### Work to complete
Lay out the records as a two-column CSV with the headers "text" and "answer," one row per record, putting each record's text and its answer in their own quoted fields and replacing line breaks with spaces. Leave out the pictures.

(Measuring device photo data)
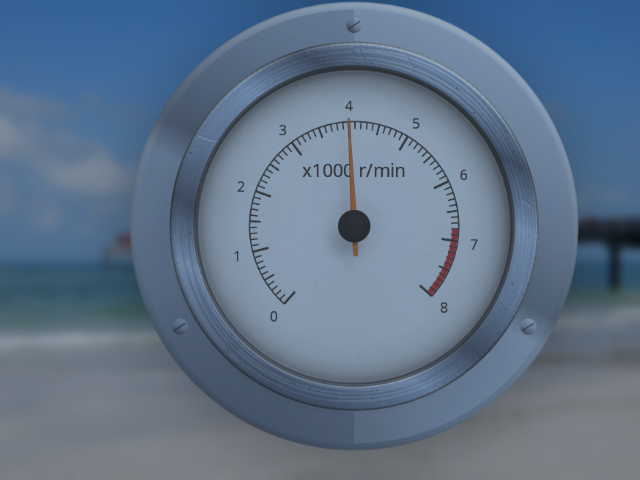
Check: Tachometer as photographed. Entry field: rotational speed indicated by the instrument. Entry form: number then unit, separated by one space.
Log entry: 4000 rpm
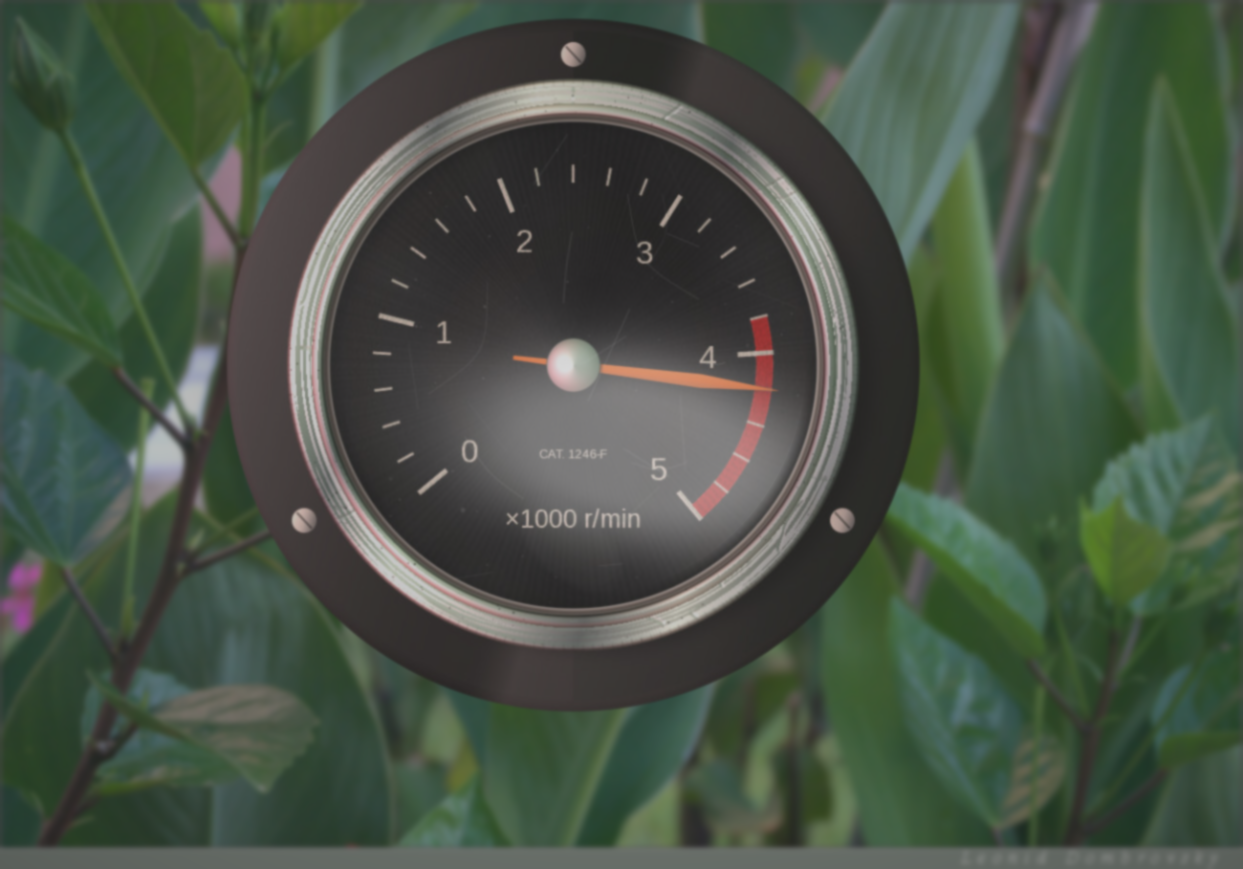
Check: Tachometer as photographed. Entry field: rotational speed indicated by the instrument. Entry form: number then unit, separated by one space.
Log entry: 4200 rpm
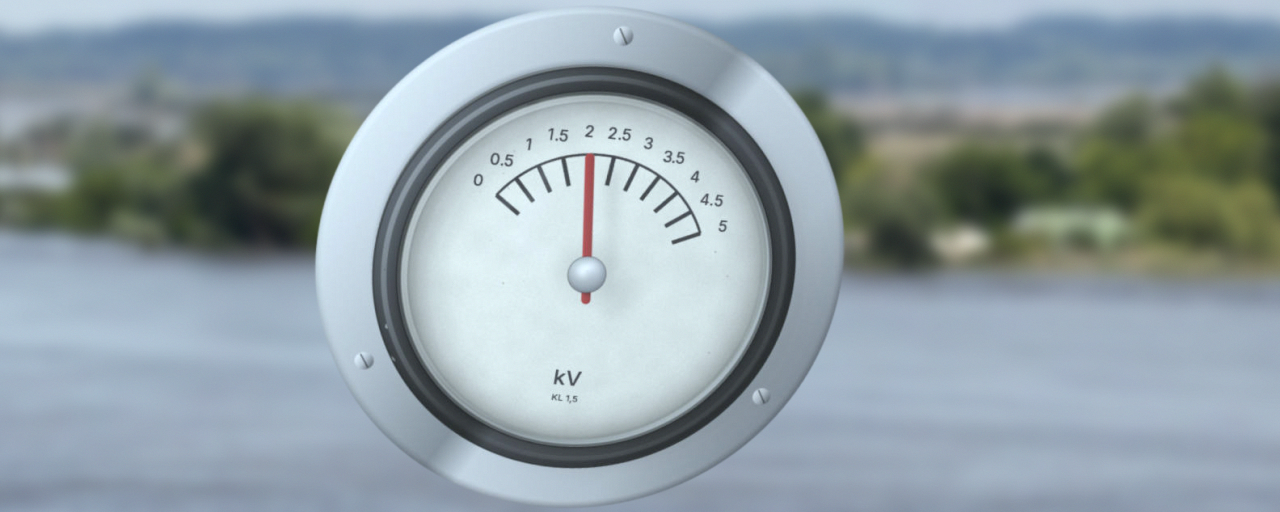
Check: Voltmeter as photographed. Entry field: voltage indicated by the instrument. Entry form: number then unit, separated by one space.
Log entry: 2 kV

### Task answer
text,answer
"Check: Tachometer as photographed. Entry field: rotational speed indicated by the instrument. Entry form: number then unit, separated by one space. Log entry:","4000 rpm"
"Check: Tachometer as photographed. Entry field: rotational speed indicated by the instrument. Entry form: number then unit, separated by one space. Log entry:","4200 rpm"
"Check: Voltmeter as photographed. Entry field: voltage indicated by the instrument. Entry form: number then unit, separated by one space. Log entry:","2 kV"